Before Sarah could find out, she would come face-to-face with God’s power in the household of Abimelech. For years I had missed the significance of Genesis 20 for Sarah. Yes, it is true that God kept Abimelech from Sarah and thus made sure no one could question that Isaac was the true son of promise, but that is not all He did.

“Abraham prayed to God, and God healed Abimelech and his wife and his maids, so that they bore children. For the LORD had closed fast all the wombs of the household of Abimelech because of Sarah, Abraham’s wife.” (Genesis 20:17–18 NAS95) Sarah was literally surrounded by God’s unquestionable power to both remove and restore fertility! She watched how faithful obedience and an appeal to God Almighty resulted in the unimaginable. Sarah could see that, indeed, there was nothing too difficult for the LORD.
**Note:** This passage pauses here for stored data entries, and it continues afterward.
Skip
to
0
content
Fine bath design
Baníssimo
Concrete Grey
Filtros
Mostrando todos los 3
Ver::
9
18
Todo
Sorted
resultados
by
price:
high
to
“By faith even Sarah herself received ability to conceive, even beyond the proper time of life, since she considered Him faithful who had promised.” (Hebrews 11:11 NAS95) I think there are several important lessons we can learn from Sarah’s journey of faith.

First, God can do anything we could possibly imagine, and infinitely more than that.

Second, God always keeps His promises. And finally, God shows us His power in astounding ways that should strengthen our faith in His ability to achieve everything else He has promised us.

What are some things we find difficult to believe? Perhaps we struggle to accept that God can forgive the ugliest sins. Maybe we wonder how minuscule groups of Christians can evangelize a metropolitan population numbering in the millions. Possibly, we strain our minds to grasp our promised resurrection. But then we would do well to meditate on another Son of promise whom God raised from the dead. Now ask yourself: is anything too difficult for the LORD?